Two minutes later, a cheer goes up as we inch forward, hit walking pace and eventually break into a trot. We finally begin to run, and cross the starting line with 6min 14sec already on the clock.

I felt tired after a mile or so, which came as no surprise from my training, but soon settled into a rhythm, cruising along with minimal effort, notching up the sub nine-minute mile needed to reach my four-hour target.

It felt good: a touch on the accelerator here, a slight break there. I fantasised about the Big Finish. Almost half-way, and I crossed Tower Bridge feeling slightly despondent because my family was nowhere to be seen (I later discovered they were in a multi-storey car park cheering me on). Still, I was feeling in control as we headed back east into the Docklands.

I crossed the half-way mark on schedule, then, suddenly, it all went wrong. The news came through that Dionicio Ceron had won in 2hr 11min, so the race was over. I had lost. My mile-times got slower. I realised how slowly I was running - OK, shuffling - when it took five minutes to overtake a young couple out for a Sunday-afternoon stroll with their baby in a pram.

The pain was beginning to take control as we hobbled over the cobbles past the Tower of London.
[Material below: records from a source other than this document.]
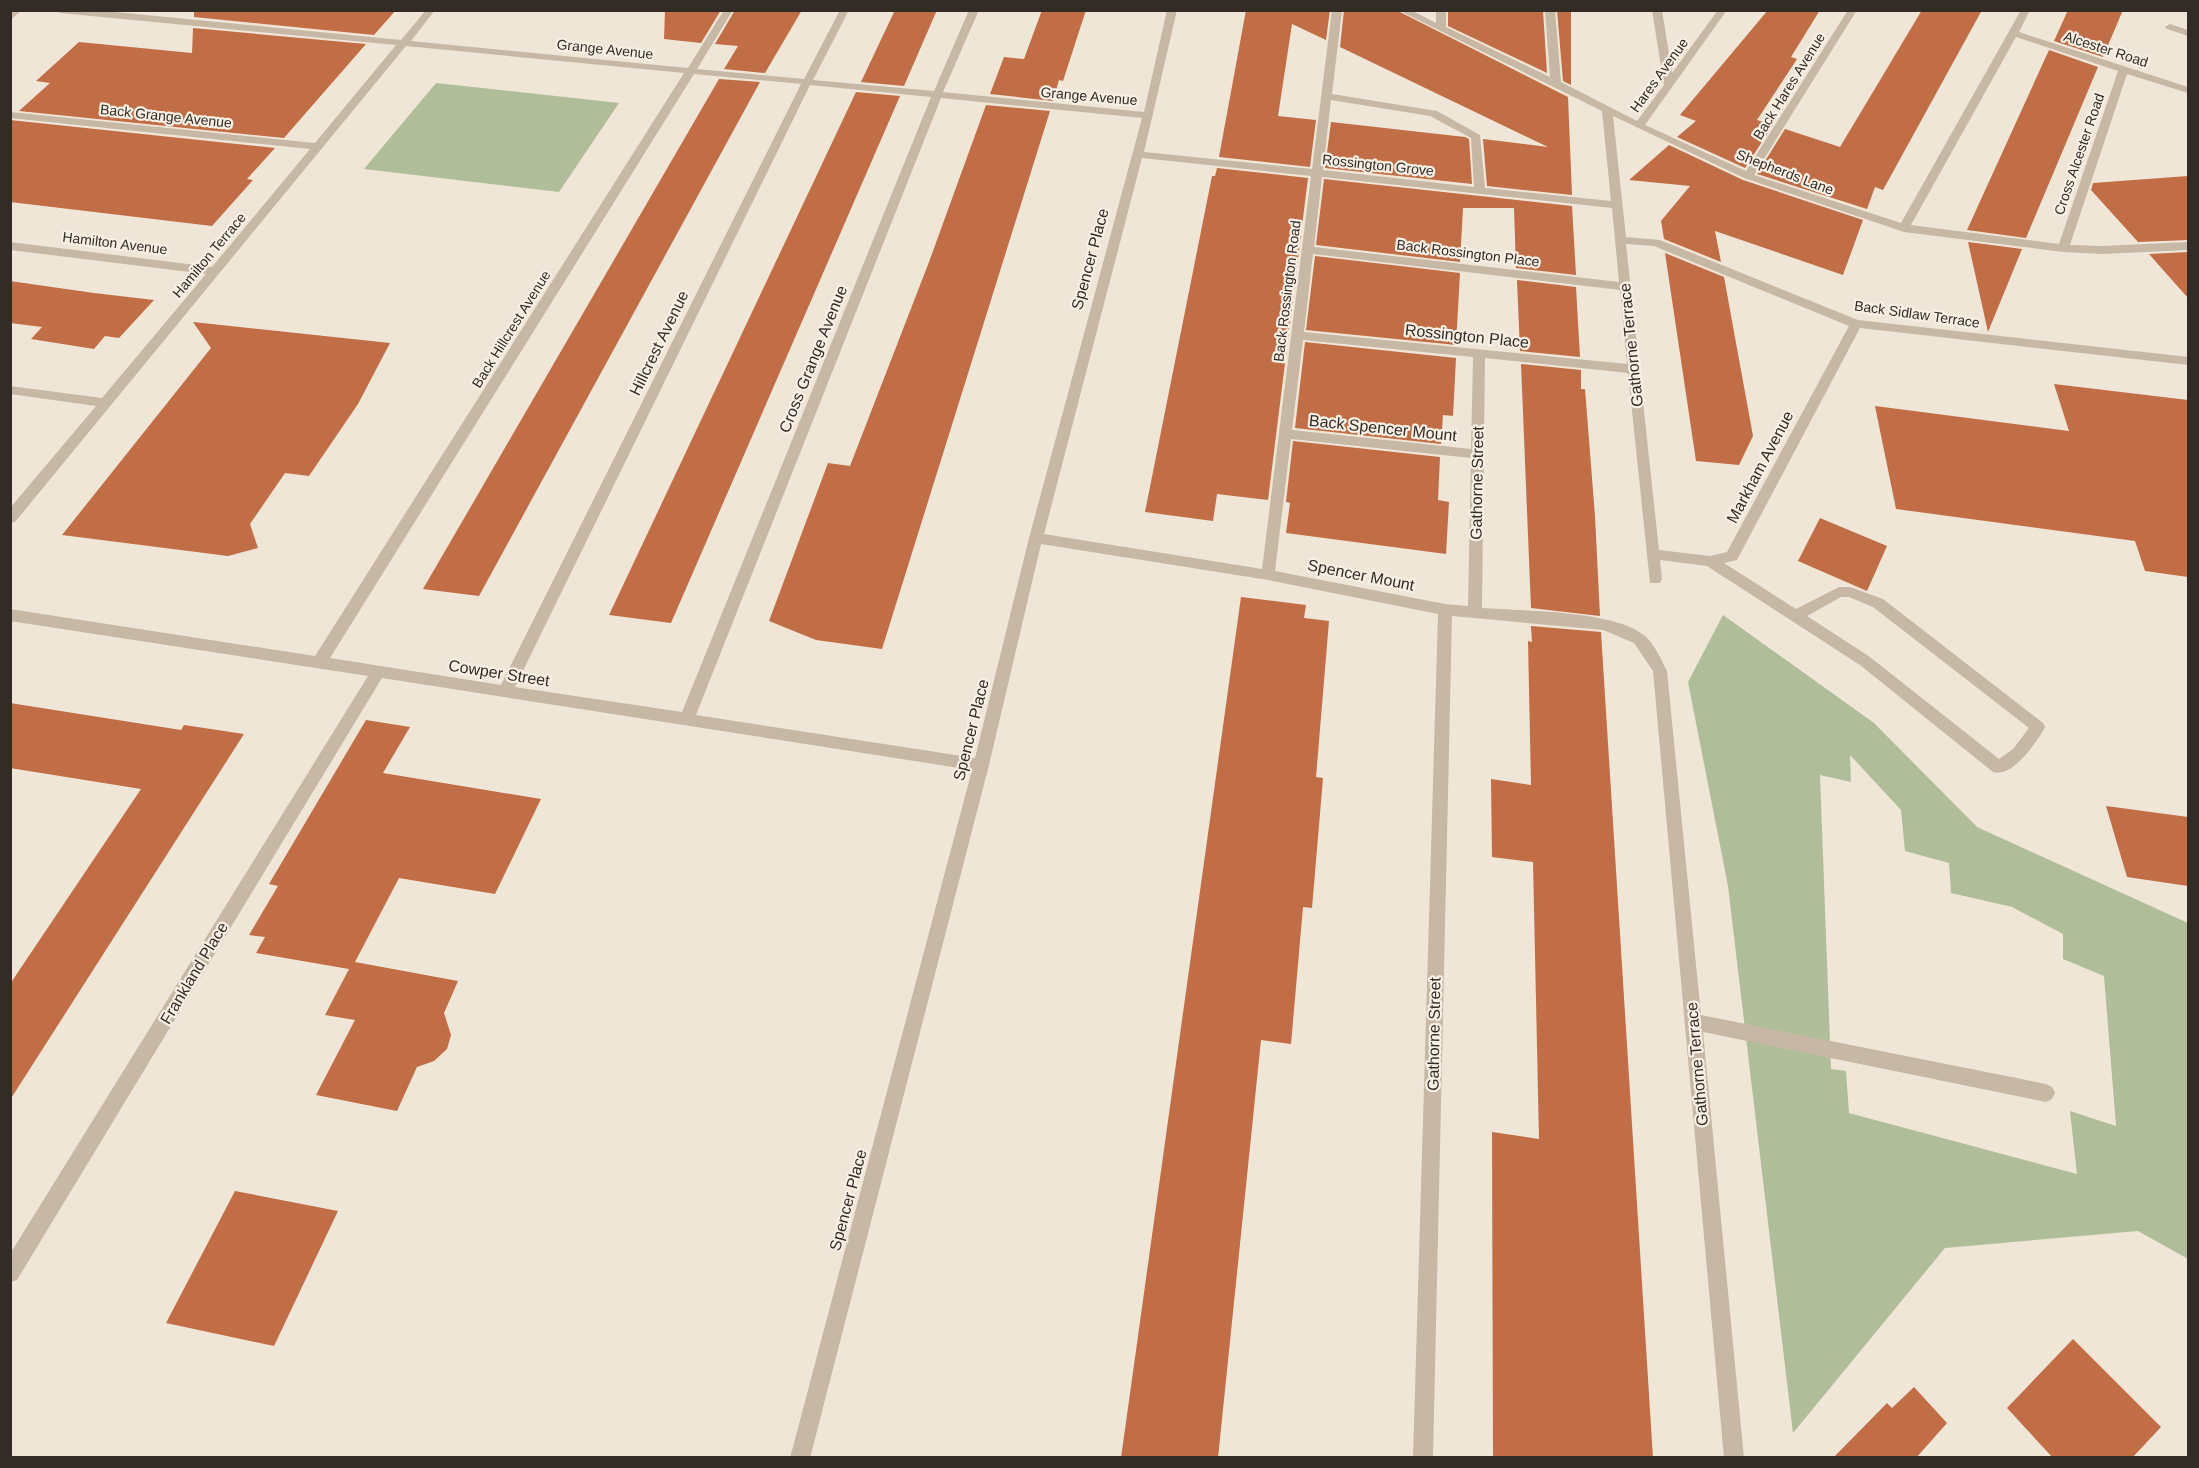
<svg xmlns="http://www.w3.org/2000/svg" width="2199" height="1468" font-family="Arial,sans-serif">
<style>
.green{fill:#afbe99;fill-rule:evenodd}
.building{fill:#c16d45}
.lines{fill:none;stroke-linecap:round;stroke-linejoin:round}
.minor{fill:#c7b7a5;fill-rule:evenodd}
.labels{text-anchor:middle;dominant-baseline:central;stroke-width:4.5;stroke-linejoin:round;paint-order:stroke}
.far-street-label{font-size:14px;fill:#332b26;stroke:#f8f0e4}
.street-label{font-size:16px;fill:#332b26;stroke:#f8f0e4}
</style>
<rect width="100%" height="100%" fill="#f0e6d8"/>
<path class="green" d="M436 83 619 103 559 192 364 169Z
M1723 615 1874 723 1977 827 2188 923V1259L2138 1231 1945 1248 1793 1433 1728 886 1688 682ZM1850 755 1901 810 1905 851 1949 863 1951 893 2012 907 2063 934V959L2104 976 2116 1126 2070 1111 2077 1174 1849 1113 1846 1071 1831 1069 1820 775 1851 782Z"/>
<path class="building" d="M194 10H396L374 35 194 17Z
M665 10H721L701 43 664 39Z
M735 10H802L765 73 724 69 738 46 715 44Z
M895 10H937L904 86 861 82Z
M1042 10H1086L1063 81 1059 80 1053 101 990 94 1004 57 1024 59Z
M1246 10H1330L1326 40 1292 24 1278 116 1316 120 1310 167 1219 157Z
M1344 10H1396L1568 97 1572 195 1487 186 1483 139 1548 147 1340 47Z
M1448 10H1543L1547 73 1448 26Z
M1557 10H1571V85L1563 81Z
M1768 10H1820L1791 57 1797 59 1757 120 1773 125 1745 168 1677 137 1696 121 1680 115Z
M1922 10H1982L1883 190 1875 187 1867 209 1757 174 1785 129 1840 147Z
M2068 10H2123L2103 57 2054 41Z
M193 28 366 44 284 138 19 111 50 83 36 81 79 42 192 53Z
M2049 50 2098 67 2026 238 1967 230Z
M719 79 760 82 479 596 423 589Z
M856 92 900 96 671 623 609 615Z
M986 105 1050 111 882 649 816 640 769 621 828 463 850 466 929 262Z
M10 120 275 148 247 179 253 180 212 226 10 202Z
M1331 122 1465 137 1469 139 1472 184 1325 168Z
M1669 145 1743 180 1863 220 1843 275 1715 231 1721 262 1664 239 1661 221 1690 186 1629 180Z
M1217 168 1308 178 1268 500 1217 494 1213 521 1145 512 1212 176H1215Z
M2188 176V240L2138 242 2091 190 2093 183Z
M1324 179 1572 206 1576 275 1516 268 1514 208H1463L1460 262 1316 245Z
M1968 242 2022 249 1988 332Z
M2188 252V298L2149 254Z
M1665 253 1724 277 1753 436 1739 465 1696 461Z
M1315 256 1460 273 1456 345 1306 330Z
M1517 280 1576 287 1580 357 1520 351Z
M10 281 94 293 154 300 119 338 105 336 94 349 31 339 42 327 10 323Z
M193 322 390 343 358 404 309 476 285 473 250 524 258 548 228 556 62 535 211 348Z
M1305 342 1456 358 1453 416 1443 415 1441 444 1295 428Z
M1521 364 1581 370V389H1585L1595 516 1600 616 1531 608Z
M2054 384 2188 400V577L2145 571 2135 541 1896 509 1875 406 2069 431Z
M1293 441 1440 457 1438 500 1449 502 1446 554 1286 533 1290 503 1286 502Z
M1820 518 1887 546 1867 591 1798 561Z
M1241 597 1306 605 1304 618 1329 621 1316 777 1323 778 1312 908 1303 907 1291 1044 1261 1040 1218 1458H1121Z
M1531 626 1601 632 1653 1458H1493L1492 1132 1539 1139 1533 862 1492 857 1491 779 1531 785 1528 641 1532 642Z
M10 703 181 730 184 725 244 734 10 1100V984L141 789 10 768Z
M366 720 410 727 383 773 541 799 495 894 399 878 355 962 458 981 444 1013 451 1035 447 1049 434 1061 417 1067 397 1111 316 1095 355 1020 325 1015 349 969 256 953 265 937 249 935 278 886 269 884Z
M2106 806 2188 817V886L2127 877Z
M235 1191 338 1211 274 1346 166 1323Z
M2073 1339 2161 1427 2132 1458H2053L2007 1408Z
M1914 1387 1947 1423 1916 1458H1833L1887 1403 1892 1408Z"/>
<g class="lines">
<path class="minor" d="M12 10H22L10 20Z
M56 10H95L401 40 426 10H435L411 41 688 68 724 10H733L697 69 804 79 840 10H849L813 80 934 91 969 10H979L943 92 1144 112 1167 10H1177L1144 152 1312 169 1332 10H1342L1332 94 1437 111 1480 135 1485 188 1611 201 1602 111 1398 10H1411L1436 23V10H1446V27L1550 77 1545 10H1555L1561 82 1637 121 1664 85 1652 10H1662L1672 73 1718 10H1727L1645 125 1746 171 1848 10H1857L1754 175 1901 223 2021 10H2030L2019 32 2188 87V93L2127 74 2070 245 2103 246 2188 242V250L2103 254 2063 252 1904 232 1744 178 1613 116 1626 237 1660 240 1858 320 2188 357V365L1860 328 1737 560 1724 563 1796 609 1839 587H1850L1883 599 2043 723 2045 727 2043 731C2034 745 2012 778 1993 772L1860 665 1707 566 1660 560 1662 579 1660 583H1650L1628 373 1485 358 1482 608C1523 611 1615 610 1645 636 1655 645 1661 659 1667 671L1701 1015 2046 1084 2052 1087 2055 1093 2052 1099 2046 1102 1703 1032 1744 1458H1724L1653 671 1634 643 1603 630 1452 616 1433 1458H1413L1438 614 1268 580 1041 544 989 765 810 1458H790L972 770 382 678 17 1280 10 1282V1254L368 676 10 621V609L315 656 684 73 406 46 15 522 10 523V508L96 406 10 394V386L102 398 206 274 10 250V242L212 267 310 149 10 118V112L315 143 396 45 60 13ZM2016 37 2118 71 2059 244 1911 225ZM694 74 801 84 501 685 330 658ZM810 85 931 97 682 712 515 687ZM941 98 1142 118 1029 538 975 758 696 715ZM1331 100 1430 116 1471 138 1474 187 1323 170ZM1142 158 1311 176 1262 569 1044 534ZM1322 177 1612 208 1619 282 1314 247ZM1626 244 1654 246 1849 326 1727 552 1710 556 1659 550ZM1313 254 1620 290 1627 364 1304 332ZM1303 340 1473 357 1471 449 1292 430ZM1291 439 1471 458 1468 606 1445 604 1275 571ZM1841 597H1849L1873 607 2029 728 2013 749 1999 759 1870 657 1807 616Z
M2170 24 2188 30V36L2167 29 2165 27Z"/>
</g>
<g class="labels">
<g class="far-street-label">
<text transform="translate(605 49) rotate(6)">Grange Avenue</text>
<text transform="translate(2106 49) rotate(18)">Alcester Road</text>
<text transform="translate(1659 75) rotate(-54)">Hares Avenue</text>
<text transform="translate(1789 86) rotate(-58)">Back Hares Avenue</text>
<text transform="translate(1089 96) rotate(5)">Grange Avenue</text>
<text transform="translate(166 116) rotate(6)">Back Grange Avenue</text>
<text transform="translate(2079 154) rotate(-71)">Cross Alcester Road</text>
<text transform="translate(1378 165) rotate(6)">Rossington Grove</text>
<text transform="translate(1785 172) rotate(21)">Shepherds Lane</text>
<text transform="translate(115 243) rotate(7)">Hamilton Avenue</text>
<text transform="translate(1468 253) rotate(7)">Back Rossington Place</text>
<text transform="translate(209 255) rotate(-50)">Hamilton Terrace</text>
<text transform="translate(1287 291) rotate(-83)">Back Rossington Road</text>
<text transform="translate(1917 314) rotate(8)">Back Sidlaw Terrace</text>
<text transform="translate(511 329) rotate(-58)">Back Hillcrest Avenue</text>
</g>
<g class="street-label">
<text transform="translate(1090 259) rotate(-75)">Spencer Place</text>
<text transform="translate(1467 336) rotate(6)">Rossington Place</text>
<text transform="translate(659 343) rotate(-64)">Hillcrest Avenue</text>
<text transform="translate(1631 345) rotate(-96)">Gathorne Terrace</text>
<text transform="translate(813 359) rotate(-68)">Cross Grange Avenue</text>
<text transform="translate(1383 428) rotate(6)">Back Spencer Mount</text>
<text transform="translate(1760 467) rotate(-62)">Markham Avenue</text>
<text transform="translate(1477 483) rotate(-89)">Gathorne Street</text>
<text transform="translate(1361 575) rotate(11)">Spencer Mount</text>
<text transform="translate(499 673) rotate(9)">Cowper Street</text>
<text transform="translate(971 730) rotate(-76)">Spencer Place</text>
<text transform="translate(194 973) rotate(-59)">Frankland Place</text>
<text transform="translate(1434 1034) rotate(-89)">Gathorne Street</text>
<text transform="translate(1697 1064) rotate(-95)">Gathorne Terrace</text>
<text transform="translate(848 1200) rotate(-75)">Spencer Place</text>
</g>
</g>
<rect width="2199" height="1468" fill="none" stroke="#332b26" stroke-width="24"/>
</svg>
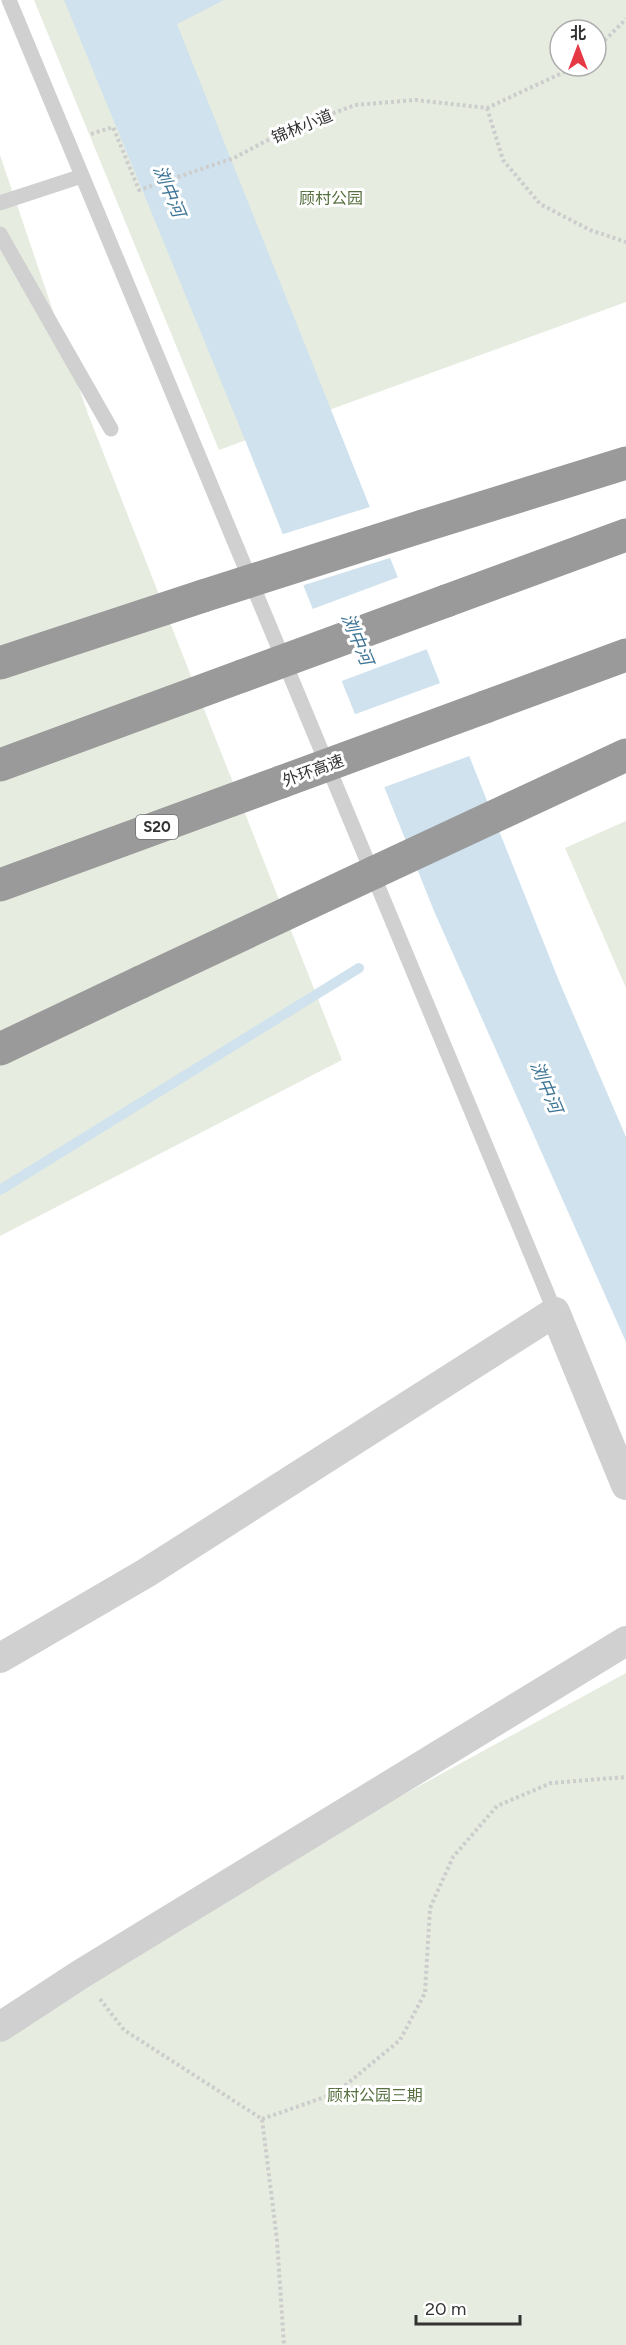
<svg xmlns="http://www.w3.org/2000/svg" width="626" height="2345" font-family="Figtree,'Noto Sans SC',sans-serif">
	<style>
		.green { fill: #e6ecdf; fill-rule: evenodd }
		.water { fill: #cfe2ee }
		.pier { fill: #fff }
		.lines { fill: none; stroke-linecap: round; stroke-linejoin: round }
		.stream { stroke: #cfe2ee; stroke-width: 10 }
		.path { stroke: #cdcdcd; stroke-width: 4; stroke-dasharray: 3 3; stroke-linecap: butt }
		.service { stroke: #d0d0d0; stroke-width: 15 }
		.minor { stroke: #d0d0d0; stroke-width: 30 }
		.motorway { stroke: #9a9a9a; stroke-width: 33 }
		.motorway-bridge { stroke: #9a9a9a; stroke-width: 33 }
		.labels { text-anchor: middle; stroke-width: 6; stroke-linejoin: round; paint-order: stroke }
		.shield { fill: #fff; stroke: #707070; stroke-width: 1.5 }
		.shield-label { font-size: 15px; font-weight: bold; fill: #333 }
		.street-label { font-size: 16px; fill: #333; stroke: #fff }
		.park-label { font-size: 16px; fill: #56703f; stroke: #fff }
		.water-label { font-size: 18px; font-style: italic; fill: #3f7597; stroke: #fff }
	</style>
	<rect width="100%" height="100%" fill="#fff"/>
	<path class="green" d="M34,0H626V302L219,450ZM560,30H596V66H560Z
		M0,155L88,414L342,1060L0,1236Z
		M626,821V988L565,848Z
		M626,1673V2345H0V2015Z"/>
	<path class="water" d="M64,0H224L177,24L559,981L626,1137V1342L434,911L241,430Z"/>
	<path class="pier" d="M373,506L393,557L301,586L280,535Z
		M401,576L430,648L339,682L310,610Z
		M443,682L472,755L382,788L353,715Z"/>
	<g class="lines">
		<path class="stream" d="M0,1190L359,968"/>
		<path class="path" d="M596,49L626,19
			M487,108L503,160L540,204L590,230L626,242
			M91,134L113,127L139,190L234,158L283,132L355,105L416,100L487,108L577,66
			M100,1999L124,2030L262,2119L277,2240L284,2345
			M262,2119L336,2093L400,2040L425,1993L430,1908L453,1857L497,1806L551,1783L626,1777"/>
		<path class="service" d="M9,0L555,1312
			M0,203L82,176
			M0,234L111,429"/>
		<path class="minor" d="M0,1658L146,1573L555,1312L626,1485
			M0,2027L81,1974L626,1641"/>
		<path class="motorway" d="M423,526L626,463
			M446,601L626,535
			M0,663L203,596
			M485,707L626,655
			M0,765L242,676
			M375,872L626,755
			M0,885L281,782
			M0,1049L141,982"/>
		<path class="motorway-bridge" d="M203,596L423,526
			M242,676L446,601
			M281,782L485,707
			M141,982L375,872"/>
	</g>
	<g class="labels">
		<rect class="shield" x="136" y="815" width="42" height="24" rx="4.5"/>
		<g class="shield-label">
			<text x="157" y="832">S20</text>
		</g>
		<g class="street-label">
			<text transform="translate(302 126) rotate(-22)" y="6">锦林小道</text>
			<text transform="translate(313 770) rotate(-20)" y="6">外环高速</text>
		</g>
		<g class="park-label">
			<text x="331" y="204">顾村公园</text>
			<text x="375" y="2101">顾村公园三期</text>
		</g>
		<g class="water-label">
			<text transform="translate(169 191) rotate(67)" y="6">浏中河</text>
			<text transform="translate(357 639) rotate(67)" y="6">浏中河</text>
			<text transform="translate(546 1087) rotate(67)" y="6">浏中河</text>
		</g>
	</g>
	<g transform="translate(578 48)"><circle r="28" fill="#ffffff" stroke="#adadad" stroke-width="1.5"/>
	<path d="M0-4.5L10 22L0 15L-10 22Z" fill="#e63946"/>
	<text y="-9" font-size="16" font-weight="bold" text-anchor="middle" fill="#333333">北</text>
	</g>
	<path d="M416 2315v9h104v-9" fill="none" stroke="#333333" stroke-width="3"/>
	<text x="425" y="2315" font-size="18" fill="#333333" stroke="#ffffff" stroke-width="4.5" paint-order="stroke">20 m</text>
</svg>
First I was overtaken by a man wearing a chicken suit; then by Fred Flintstone and Barney Rubble in matching leopardskin and brandishing clubs; then by a penguin with a big orange beak, and a red devil complete with tail.

Then a strange thing happened; with two miles to go I found myself accelerating. I was striding out, my legs no longer hurt - perhaps they were numb with fatigue. By now, most were walking or shuffling, and I was running past them. At the 80-metre marker I pressed on the accelerator again and, amazingly, there was more to give. I crossed the line, arms aloft, a few seconds behind the penguins.

Four hours and 33 minutes was the official time - that's 4:27 in my book. Will I do it again? I'm not sure; but Lausanne in October is looking attractive.